**DATA RECORDS**
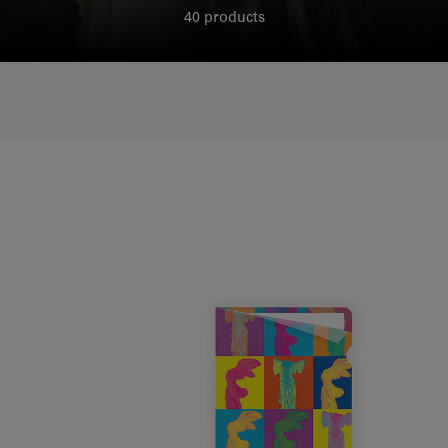
40 products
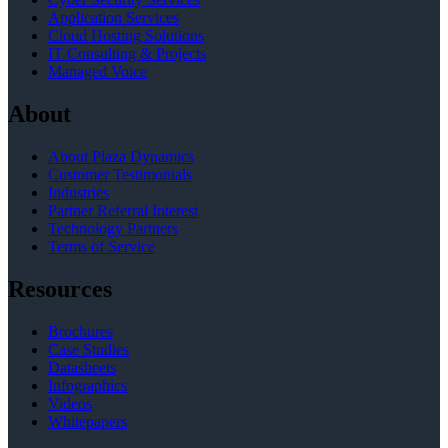
Application Services
Cloud Hosting Solutions
IT Consulting & Projects
Managed Voice
About
About Plaza Dynamics
Customer Testimonials
Industries
Partner Referral Interest
Technology Partners
Terms of Service
Resources
Brochures
Case Studies
Datasheets
Infographics
Videos
Whitepapers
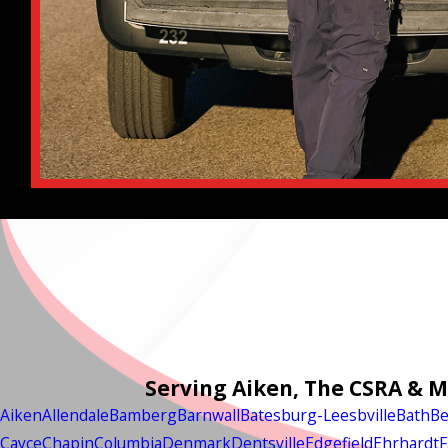
Serving Aiken, The CSRA & 
Aiken
Allendale
Bamberg
Barnwall
Batesburg-Leesbville
Bath
Be
Cayce
Chapin
Columbia
Denmark
Dentsville
Edgefield
Ehrhardt
F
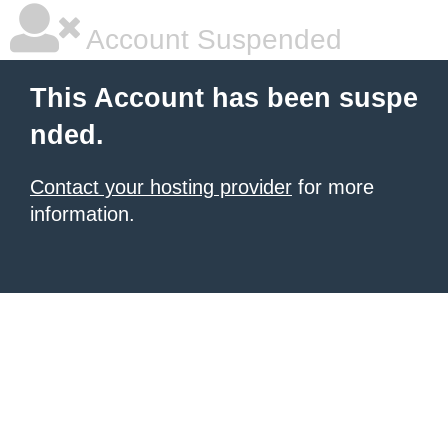
Account Suspended
This Account has been suspe
nded.
Contact your hosting provider
for more
information.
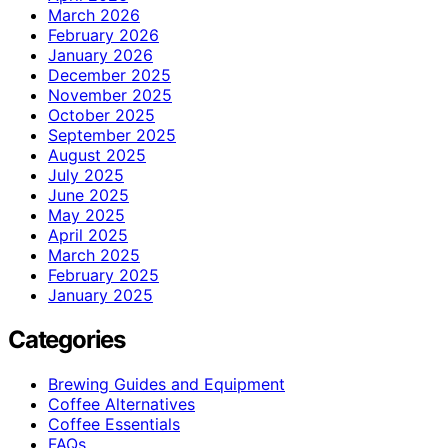
March 2026
February 2026
January 2026
December 2025
November 2025
October 2025
September 2025
August 2025
July 2025
June 2025
May 2025
April 2025
March 2025
February 2025
January 2025
Categories
Brewing Guides and Equipment
Coffee Alternatives
Coffee Essentials
FAQs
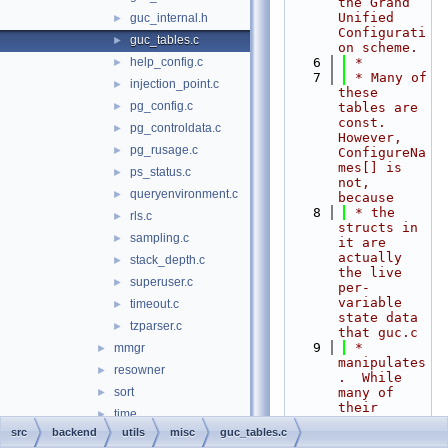
the Grand 
Unified 
guc_internal.h
►
Configurati
guc_tables.c
►
on scheme.
help_config.c
    6
 *
►
    7
 * Many of 
injection_point.c
►
these 
pg_config.c
►
tables are 
const.  
pg_controldata.c
►
However, 
pg_rusage.c
►
ConfigureNa
mes[] is 
ps_status.c
►
not, 
queryenvironment.c
►
because
    8
 * the 
rls.c
►
structs in 
sampling.c
►
it are 
actually 
stack_depth.c
►
the live 
superuser.c
►
per-
variable 
timeout.c
►
state data 
tzparser.c
►
that guc.c
    9
 * 
mmgr
►
manipulates
resowner
►
.  While 
sort
many of 
►
their 
time
►
fields are 
src
backend
utils
misc
guc_tables.c
probes.d
►
intended to 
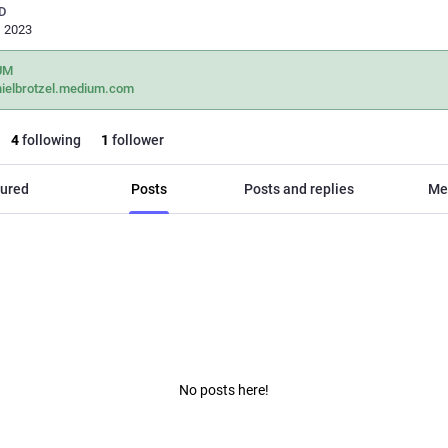
D
, 2023
UM
nielbrotzel.medium.com
4
following
1
follower
ured
Posts
Posts and replies
Me
No posts here!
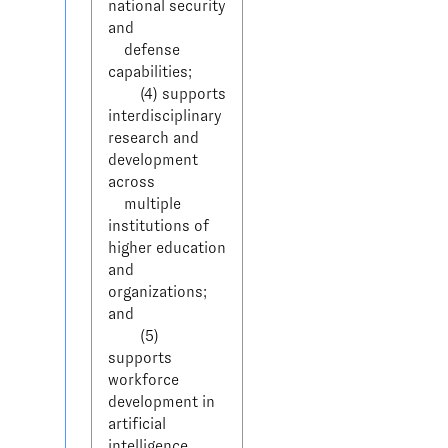
national security 
and 

    defense 
capabilities;

        (4) supports 
interdisciplinary 
research and 
development 
across 

    multiple 
institutions of 
higher education 
and 
organizations; 
and

        (5) 
supports 
workforce 
development in 
artificial 
intelligence 
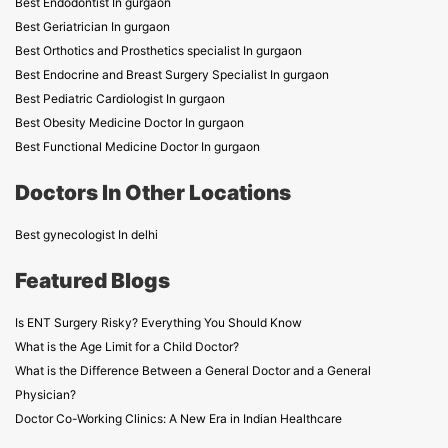
Best Endodontist In gurgaon
Best Geriatrician In gurgaon
Best Orthotics and Prosthetics specialist In gurgaon
Best Endocrine and Breast Surgery Specialist In gurgaon
Best Pediatric Cardiologist In gurgaon
Best Obesity Medicine Doctor In gurgaon
Best Functional Medicine Doctor In gurgaon
Doctors In Other Locations
Best gynecologist In delhi
Featured Blogs
Is ENT Surgery Risky? Everything You Should Know
What is the Age Limit for a Child Doctor?
What is the Difference Between a General Doctor and a General
Physician?
Doctor Co-Working Clinics: A New Era in Indian Healthcare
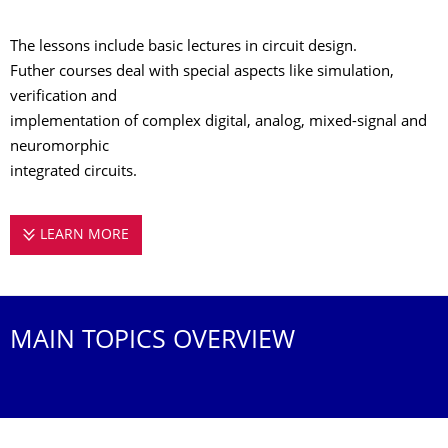
The lessons include basic lectures in circuit design.
Futher courses deal with special aspects like simulation,
verification and
implementation of complex digital, analog, mixed-signal and
neuromorphic
integrated circuits.
LEARN MORE
COURSES OF STUDY AT THE CHAIR OF HIGHL
MAIN TOPICS OVERVIEW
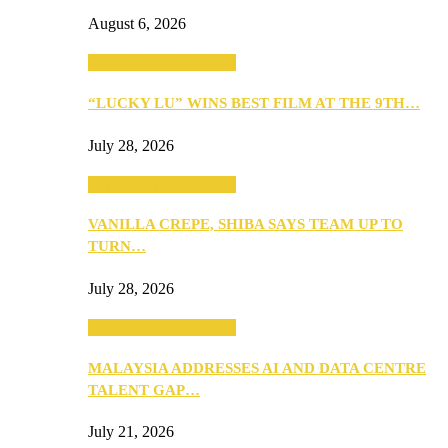
August 6, 2026
ANNOUNCEMENTS
“LUCKY LU” WINS BEST FILM AT THE 9TH…
July 28, 2026
ANNOUNCEMENTS
VANILLA CREPE, SHIBA SAYS TEAM UP TO
TURN…
July 28, 2026
ANNOUNCEMENTS
MALAYSIA ADDRESSES AI AND DATA CENTRE
TALENT GAP…
July 21, 2026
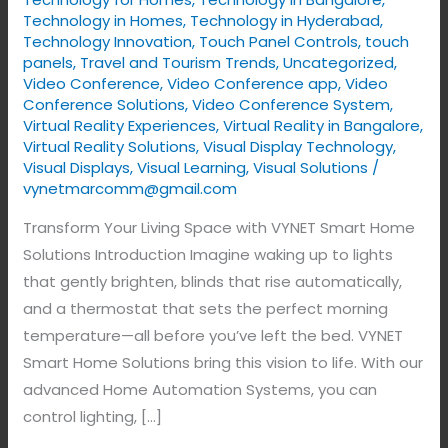
Technology in Homes
,
Technology in Hyderabad
,
Technology Innovation
,
Touch Panel Controls
,
touch
panels
,
Travel and Tourism Trends
,
Uncategorized
,
Video Conference
,
Video Conference app
,
Video
Conference Solutions
,
Video Conference System
,
Virtual Reality Experiences
,
Virtual Reality in Bangalore
,
Virtual Reality Solutions
,
Visual Display Technology​
,
Visual Displays
,
Visual Learning
,
Visual Solutions
/
vynetmarcomm@gmail.com
Transform Your Living Space with VYNET Smart Home
Solutions Introduction Imagine waking up to lights
that gently brighten, blinds that rise automatically,
and a thermostat that sets the perfect morning
temperature—all before you’ve left the bed. VYNET
Smart Home Solutions bring this vision to life. With our
advanced Home Automation Systems, you can
control lighting, […]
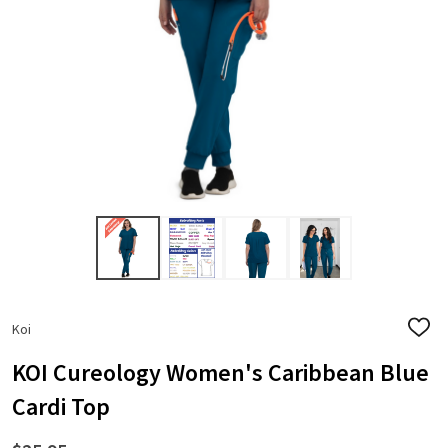
Koi
ADD
TO
WISH
KOI Cureology Women's Caribbean Blue
LIST
Cardi Top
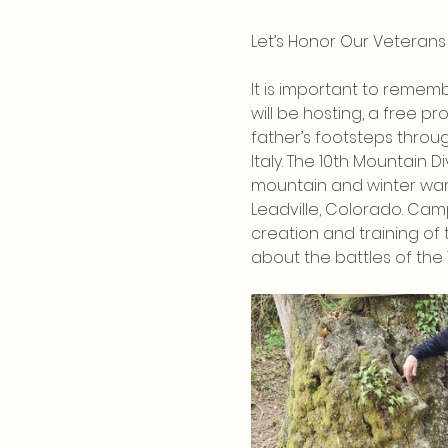
Let’s Honor Our Veterans
It is important to rememb
will be hosting, a free p
father’s footsteps throug
Italy. The 10th Mountain Di
mountain and winter warf
Leadville, Colorado. Cam
creation and training of t
about the battles of the 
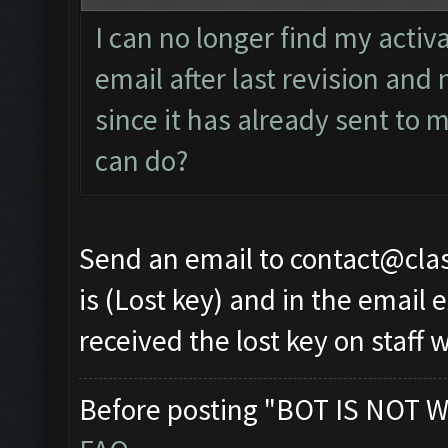
I can no longer find my activ
email after last revision and 
since it has already sent to 
can do?
Send an email to
contact@cla
is (Lost key) and in the email
received the lost key on staff w
Before posting "BOT IS NOT W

**TASK INSTRUCTIONS**
Report every line above that contains the string "Technology", copying each line in full. Case counts.

**WRITTEN RESPONSE**
Technology Partners
Technology in Homes
Technology in Hyderabad
Technology Innovation
Visual Display Technology​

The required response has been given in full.